“Nope! It always beats like that!”
“Where’s your mother?” asked Jinnie after a space.
“I suppose she’s dead, or Mag wouldn’t a had me. I don’t know very much, but I ’member how my mother’s hands feel. They were soft and warm. She used to come to see me at the woman’s house who died—the one who give me to Mag.”
“She must have been a lovely mother,” commented Jinnie.
“She were! Mag tried to find her ’cause she said she was rich, and when she couldn’t, she beat me. I thought mebbe I’d find mother out in the street. That’s why I run away.”
Jinnie thought of her own dead father, and the child’s halting tale brought back that one night of agony when Thomas Singleton died, alone and unloved, save for herself.

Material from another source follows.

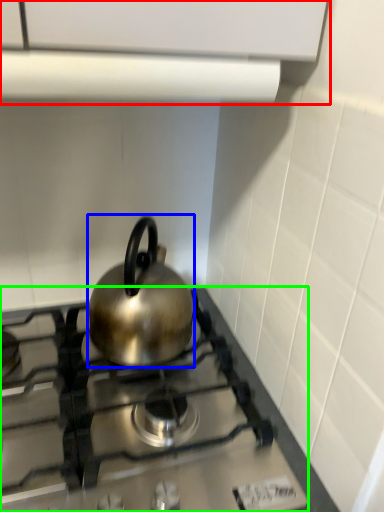
Question: Considering the real-world distances, which object is closest to vent (highlighted by a red box)? kettle (highlighted by a blue box) or gas stove (highlighted by a green box).

Choices:
 (A) kettle
 (B) gas stove

Answer: (A)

She wanted to cry, but instead she murmured, “Happy in Spite,” as Lafe had bidden her, and the melting mood vanished. The cobbler and his club were always wonderfully helpful to Jinnie.
“My mother told me onct,” Bobbie went on, “she didn’t have nothin’ to live for. I was blind, you see, and wasn’t any good—was I?”
The question, pathetically put, prompted Virginia to fling back a ready answer.
“You’re good ’nough for me and Happy Pete,” she asserted, “and Lafe’ll let you be his little boy too.”
The blind child gasped, and the girl continued assuringly, “Peg’ll love you, too. She couldn’t help it.”